Via Maud Newton's blog.



The guidelines are still up, even though the contest was canceled. They include the line "Each manuscript must be accompanied by a nonrefundable submission fee of $25.00." And later "The decisions of Zoo Press as to eligibility are final. Zoo Press reserves the right to withhold the Award in any given year."



In most of these contests, the presses reserve the right not to select a winner if the judge feels that none of the entries is suitable. For instance, the guidelines for The Paris Review Prize (coordinated and published by Zoo) also state that "The decisions of Zoo Press as to eligibility are final. Zoo Press reserves the right to withhold the Award in any given year." The same is true of the many of the contests on this list. A policy like this is really pretty standard, and I can recall other occasions where no winner was selected by other presses in other contests.

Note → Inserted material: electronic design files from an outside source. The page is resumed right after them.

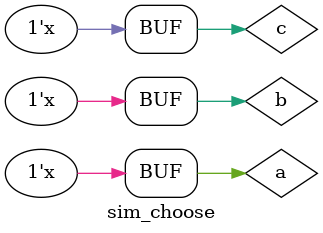
<source format=v>
`timescale 1ns / 1ps


module sim_choose( );
reg a,b,c;
wire f;
choose my(a,b,c,f);
initial
begin
a=0;b=0;c=0;
end
always#10 {a,b,c}={a,b,c}+1;
endmodule

</source>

Even without the cost of producing a winning book (and paying $5000 to the winner), Zoo still had to pay their contest coordinator, their readers, the judge, and their own staff and contest-related advertising costs. They also "lost" the revenues they'd projected from the sale of the winning volume. So even if they hadn't stated their no-refund policy beforehand, from a practical standpoint a FULL refund for every entrant seems impossible.



But perhaps with the scratch from the new Jeff Tweedy book Zoo could at least pick up the shipping charges as a placating gesture? Then again, poets who don't win the other contests Zoo administers get zip, nada, nothing. Hmm.